31st Biennial of Graphic Arts, Ljubljana
Over you / you
29 August−3 December 2015
Curator: Nicola Lees
The 31st Biennial of Graphic Arts, Ljubljana explores the sociopolitical characteristics associated with the graphic arts, particularly in connection with reproduction, publicity and community, and reflects on the Biennial’s history as a radical site for producing and distributing images.
Participating artists:
Reza Abdoh / Giorgio Andreotta Calò / AVA (Vanja Erjavec, Evelina Hägglund, Ana Jagodic, Zala Kobe, Nina Oblak, Gregor Rozman, Luka Savić and Sanja Vatič) / Becky Beasley / Chris Beauregard / Will Benedict / Wolfgang Breuer / Andrea Büttner / Bureau of Loose Associations present LUXUS / Ellen Cantor / castillo/corrales / Declan Clarke / Mike Cooter / Qëndresë Deda / Lili Reynaud-Dewar / Braco Dimitrijević / Shannon Ebner / Luca Frei / Enej Gala / Index Books Peter Gidal / Karpo Godina / David Gothard / Meta Grgurevič / Andrew Hazewinkel / Stewart Home / Tom Humphreys / Ištvan Išt Huzjan / Sanya Kantarovsky / Aidan Koch / Gabriel Kuri / Adriana Lara / Hilary Lloyd / Goshka Macuga / David Maljković / Nick Mauss and Ken Okiishi/ Oscar Murillo / New Collectivism / Pilar Quinteros / Asad Raza / Josefine Reisch / Lili Reynaud-Dewar / Giles Round / Luka Savić / Thirteen Black Cats (Vic Brooks, Evan Calder Williams and Lucy Raven) / Akram Zaatari / Phillip Zach
Founded in 1955 in Yugoslavia, it is the first graphic arts biennial to encompass all printmaking techniques. The graphic medium was adopted by the Biennial for the ease with which graphic works could traverse international borders without political restriction, a mobility that is now amplified by the speed with which images are dispersed and distributed.
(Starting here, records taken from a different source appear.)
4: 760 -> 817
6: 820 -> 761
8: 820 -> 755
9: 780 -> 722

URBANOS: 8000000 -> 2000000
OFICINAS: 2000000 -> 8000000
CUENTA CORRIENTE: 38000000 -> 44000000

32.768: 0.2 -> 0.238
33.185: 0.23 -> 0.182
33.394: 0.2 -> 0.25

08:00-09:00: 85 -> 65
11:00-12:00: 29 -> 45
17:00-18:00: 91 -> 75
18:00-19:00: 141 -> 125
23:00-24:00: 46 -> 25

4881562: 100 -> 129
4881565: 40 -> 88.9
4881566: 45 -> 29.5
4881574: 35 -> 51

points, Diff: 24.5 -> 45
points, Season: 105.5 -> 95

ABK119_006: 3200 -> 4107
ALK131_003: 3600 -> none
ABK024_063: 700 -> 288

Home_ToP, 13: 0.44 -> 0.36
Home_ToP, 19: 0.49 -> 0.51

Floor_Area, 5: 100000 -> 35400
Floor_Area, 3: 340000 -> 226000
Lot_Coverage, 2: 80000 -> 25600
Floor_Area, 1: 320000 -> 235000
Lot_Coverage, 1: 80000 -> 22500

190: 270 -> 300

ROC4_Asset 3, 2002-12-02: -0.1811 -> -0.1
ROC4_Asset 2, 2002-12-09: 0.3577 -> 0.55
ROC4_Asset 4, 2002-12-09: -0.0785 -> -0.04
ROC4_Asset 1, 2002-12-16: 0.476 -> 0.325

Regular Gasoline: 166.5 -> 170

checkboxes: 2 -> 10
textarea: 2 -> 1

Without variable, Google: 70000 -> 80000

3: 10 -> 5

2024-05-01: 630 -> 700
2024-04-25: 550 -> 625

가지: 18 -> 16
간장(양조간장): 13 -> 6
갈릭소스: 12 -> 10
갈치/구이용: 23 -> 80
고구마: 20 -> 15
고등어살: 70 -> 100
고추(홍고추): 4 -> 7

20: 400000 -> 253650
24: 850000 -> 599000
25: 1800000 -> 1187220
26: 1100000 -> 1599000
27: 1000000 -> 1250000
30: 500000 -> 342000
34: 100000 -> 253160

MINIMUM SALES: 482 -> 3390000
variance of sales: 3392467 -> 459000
The exhibition features the work of over 40 artists, including a number of major new commissions. In the central gallery of Moderna Galerija, Andrea Büttner presents seven new woodcuts alongside a series of etchings blown up to human-scale. Together with the gouged surfaces of David Maljkovic‘sNegatives worktables and Movie by Hilary Lloyd, the painterly abstract qualities of these works evoke a feeling of touch and hand motion specific to our times.
The Bureau of Loose Associations, directed by Michał Woliński, exhibits a collection of paintings by Polish collective LUXUS, who in 1993 made multiple stenciled paintings of a mass-produced plastic toy cat as an emblem of post-Soviet capitalism. Sanya Kantarovsky created a stone lithograph print,Crocodile (after L’alpha et L’Omega), with reference to the uneasy anthropomorphism found in historic prints, such as those in Edvard Munch’s book Alpha and Omega (1908–09), and Odilon Redon’s lithograph The Spider (1887).
Luka Savić presents a half-sized reconstruction of Letatlin, Vladimir Tatlin’s flying machine from 1929–31. Turned on its back and with its wings struggling in their motion, Savić’s commission is both an emblem of a failed revolution and a reinterpretation of a historic avant-garde work. Pilar Quinteroscreated a golden cardboard model of Jože Plečnik’s 1947 unrealized design for the Slovenian parliament, which remains a national symbol. Prior to the Biennial, Quinteros and the model floated through the city on a raft by way of the Ljubljanica River. Along Plečnik’s promenade in Tivoli Park, Will Benedict installs a new series of over one hundred posters exploring ways in which viewers psychologically internalise images of the environment and read them emotionally, politically and otherwise. For There is no east or west, Asad Raza alters the Plečnik street lights in the center of the promenade to flash in a sequence through the night, evoking the blinking lights on a distant shoreline, horizon or cityscape for the duration of the Biennial. At the top of the promenade, Raza, together with D. Graham Burnett and Jeff Dolven, is holding an experimental project, Schema for a school.
The 31st Biennial of Graphic Arts, Ljubljana consists of the main exhibition Over you / you, curated by Nicola Lees with Associate Curators Stella Bottai and Laura McLean-Ferris, on display at Moderna Galerija, the International Centre of Graphic Arts (MGLC), Tivoli Park, Kresija Gallery, Jože Plečnik’s National and University Library and Jakopič Gallery, where Giles Round reconfigures works from the Biennial’s archive. Vladimir Vidmar curates a solo exhibition by Becky Beasley at Škuc Gallery and María Elena González (award winner of the 30th Biennial of Graphic Arts) will be on display in the Gallery of Cankarjev Dom curated by Božidar Zrinski.